Attitude toward ChatGPT positively affects continuance usage intention.
Additionally, the exploration of trust in technology represents a significant research domain within the realm of human–computer interaction (Hyun Baek and Kim, 2023). Trust, positioned as the organism in the S–O–R paradigm, represents the perceived assurance of a technology’s reliability and its capacity to fulfill promised services (Gao and Waechter, 2015). Existing research commonly supports the idea that the higher the level of trust in technologies, the more likely users are to continue using them (Cheng et al., 2022). In the field of AI chatbots, previous research has suggested that having trust in AI can result in positive outcomes, including sustained usage (Gkinko and Elbanna, 2023). Therefore, this study posits that trust in ChatGPT acts as the organism, influencing students' responses in terms of continuance usage intention. When students perceive ChatGPT as a trustworthy and reliable tool for their academic needs, it instils a sense of confidence in the technology’s ability to consistently deliver valuable assistance. This trust not only reduces doubts or concerns but also encourages students to maintain their engagement with ChatGPT over time. Therefore, we propose the following hypotheses:
Trust in ChatGPT positively affects continuance usage intention.
3. Methods
3.1 Sampling and data collection
The current research employs a single cross-sectional approach, obtaining data through a survey method. The survey targeted students studying in the top three public universities in Hanoi according to their national university entrance scores. We randomly selected four classes from each university, considering the specific academic disciplines they represented. In addition, we requested valuable assistance from university lecturers and department chairs to streamline the survey questionnaire administration. Before answering the questionnaire, students were provided with a brief explanation of the research’s purpose and the terms used in the questionnaires. All participants were informed that the survey was voluntary and for research purposes only.

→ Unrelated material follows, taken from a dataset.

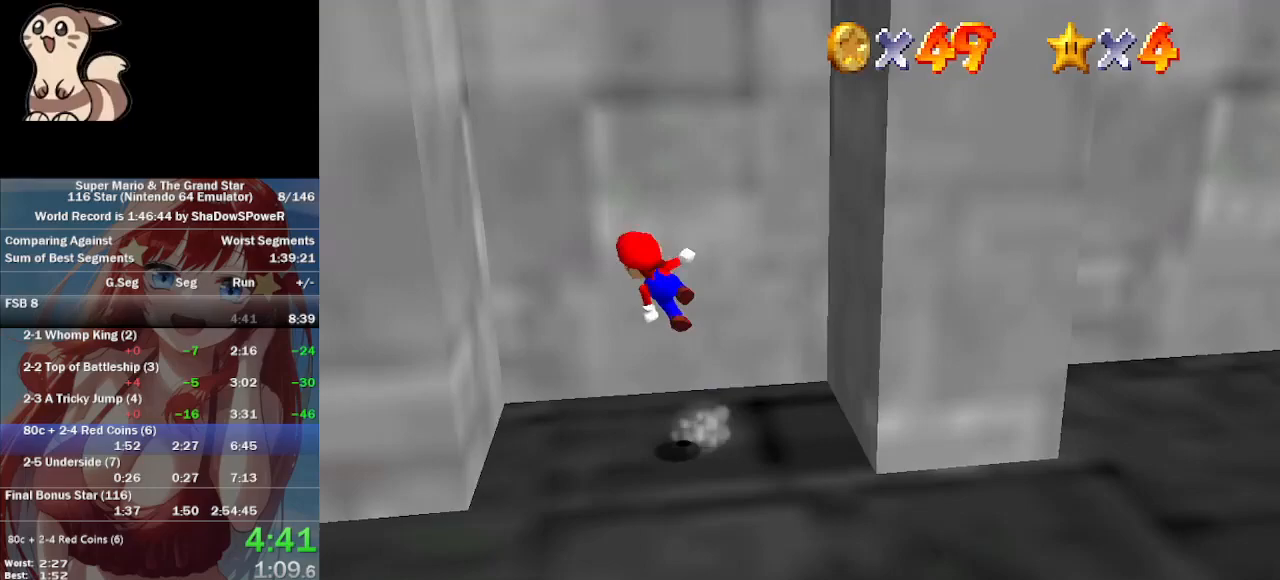
{"dt_ms": 500, "buttons": [], "left_stick": "right", "events": [[500, "left_stick", "right"]]}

The survey was carried out from April 10 to May 6, 2023. A total of 519 higher education students took part in the survey. Out of all the questionnaires distributed, 425 were successfully filled out by participants, constituting 81.89% of the total. However, 33 questionnaires were disqualified from further analysis due to incomplete responses, leaving us with a valid dataset of 392 responses (75.53%) with no missing data. The demographic characteristics of the survey participants are detailed in Table 1. More than half of the respondents self-identified as female, accounting for 50.8 and 49.2% as male. The predominant age group among the participants fell within the range of 21–23 years, and a significant proportion studied in the third year. Among the respondents, 55.8% are pursuing studies in economics and management, while the remaining 44.2% are enrolled in engineering and other fields.
3.2 Questionnaire design and measure
The questionnaire was structured into two distinct sections. The first is focused on collecting demographic information from the respondents, including age, gender, year of study, and field of study. The second part encompasses the constructs related to the perception of ChatGPT.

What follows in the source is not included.